Once we have this sort of model of citation, we can use it to create measures of quality. We can define precisely what our measure of quality will be: the total number of citations for an average paper, the number in 5 years, etc. and then calculate those based on the model. of course, this can be done even if the paper is still being cited, the standard errors are just higher. The advantage is that the quality measures can be defined so that they are understandable: we create ones which measure something that is easy to understand, and then apply that to the model. If you want to compare fast and slow citees, a discount can be applied, so that later citations count less. The discount can be chosen as one wants, and questions of the validity of it can be aimed explicitly at the discounting, i.e. we can see where the problem is in the calculation.

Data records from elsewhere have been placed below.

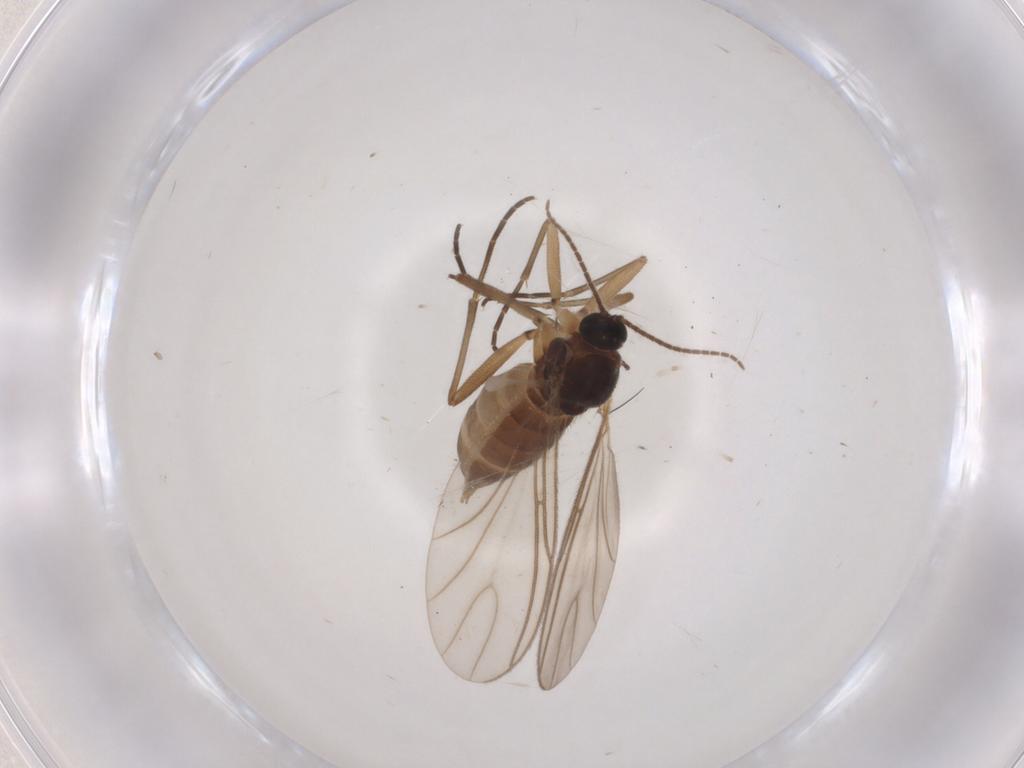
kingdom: Animalia
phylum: Arthropoda
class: Insecta
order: Diptera
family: Sciaridae
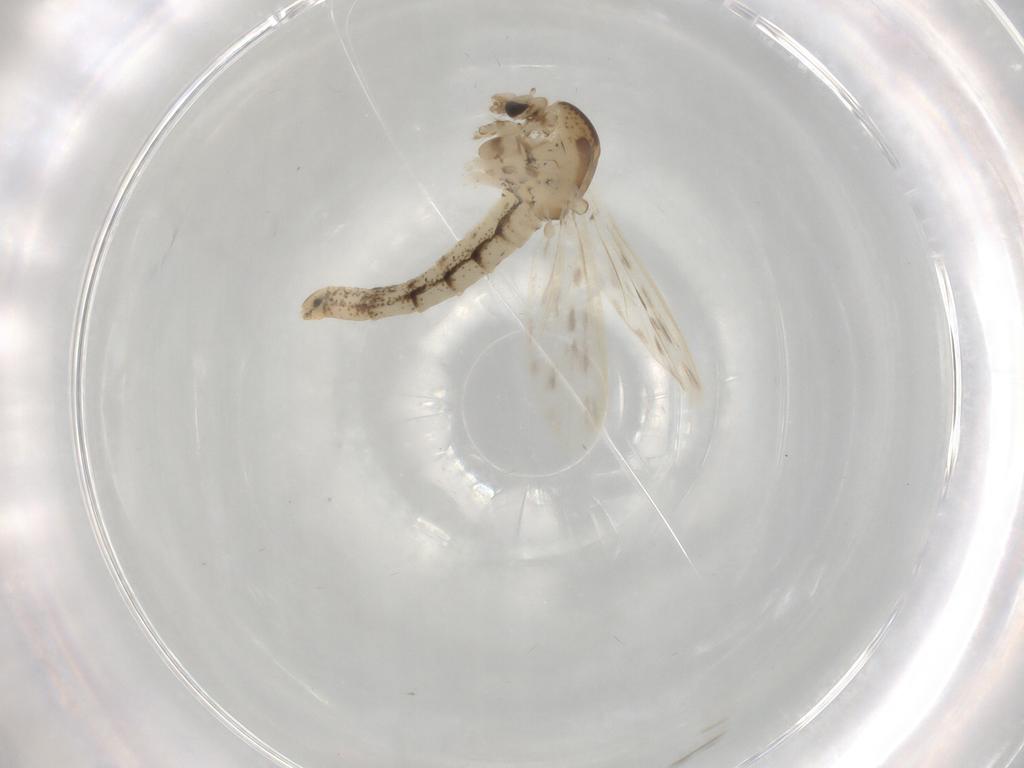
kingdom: Animalia
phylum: Arthropoda
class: Insecta
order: Diptera
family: Chaoboridae
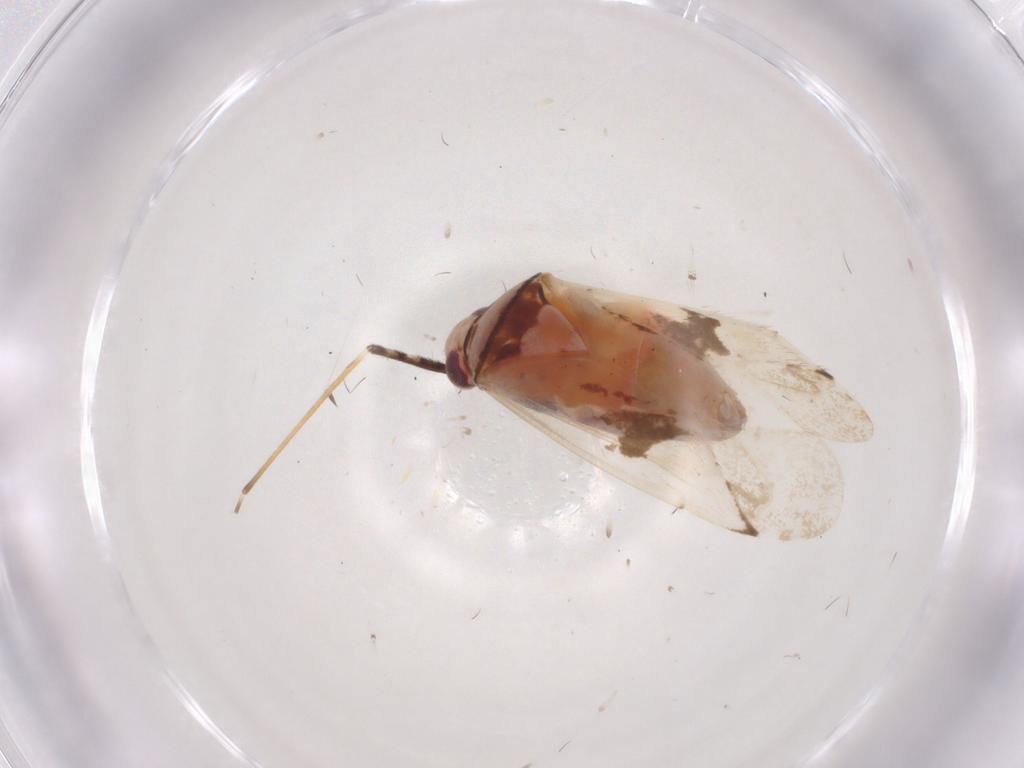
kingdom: Animalia
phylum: Arthropoda
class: Insecta
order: Hemiptera
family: Miridae
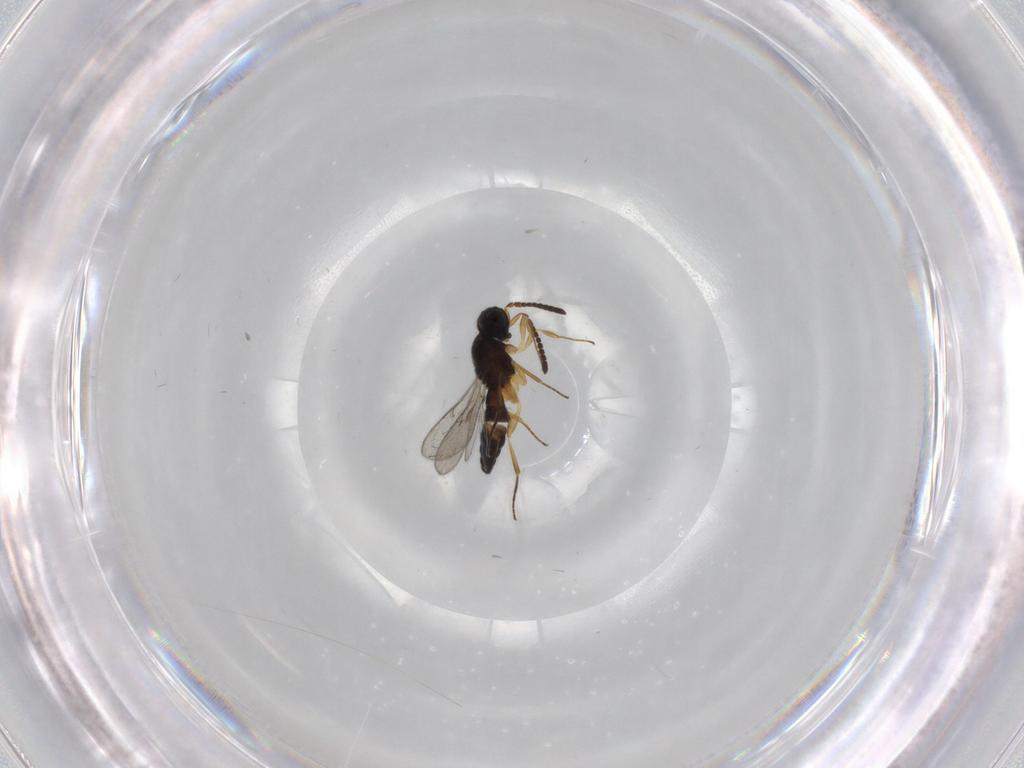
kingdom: Animalia
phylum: Arthropoda
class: Insecta
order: Hymenoptera
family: Scelionidae
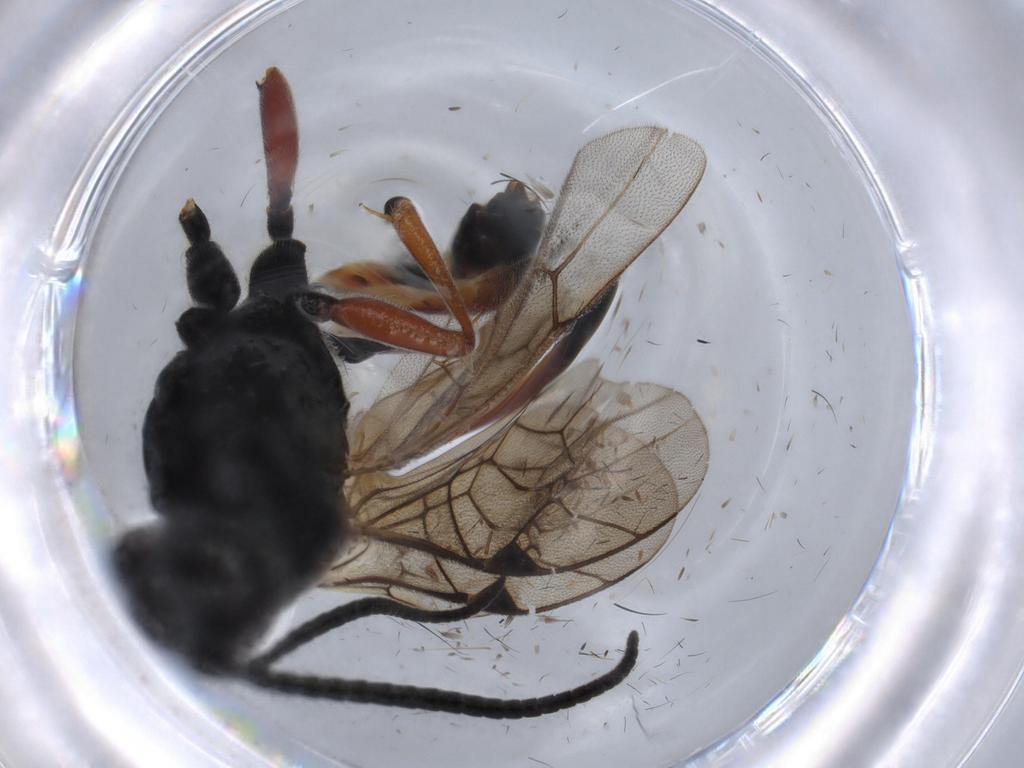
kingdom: Animalia
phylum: Arthropoda
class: Insecta
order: Hymenoptera
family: Ichneumonidae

The point of Brian’s post was to flag the problems of self-citation in indices. But for the modelling approach this isn’t so much a problem as an opportunity to extend the model and get another (well cited) paper. Self- and non-self papers can be modelled together, so we can separate out their effect, and also clearly see the self-citers for who they are. The term “marked point processes” will appear in the paper somewhere.
I would argue that this approach lets us define quality in a quantitative way (and argue endlessly over that of course), and then measure it explicitly. We will know precisely what we are measuring and we should be able to understand more easily any un-intended effects on the measure. For example, if we define quality of a researcher by the number of citations per paper they get in 5 years, it will be easier to say “yes but Prof. Trellis’ papers are well cited for a year, but then everyone gives up, where as Dr. Lyttleton’s papers would continue to be cited for decades”. And we can back that up with the numbers.
Sounds great, doesn’t it? There are a couple of problems:
- Finding a good model. There are several possibilities, of course, and none will be perfect. They will have different assumptions, and may or may not fit. The challenge is to get something about right but not too complex. But this is true for any statistical modelling.
- Getting the data. Someone has to trawl through Web of Science for a few months.
- Finding the time/money: The big one! If someone gives me the funding, I could try and hire a student or -post-doc- researcher. This is the usual problem: I also have N other projects I should be working on. Anyone want to collaborate?
- Persuading people to use the methods: We can do the modelling, but if nobody is going to use them, does it matter?
- Finding simple approximations: I suspect a big problem would be that the computational time will be too long. So, finding something simple to calculate, but strongly correlated with the complex measure would help.
Once all this is done, I will be able to take over the world. Evil laughter is optional.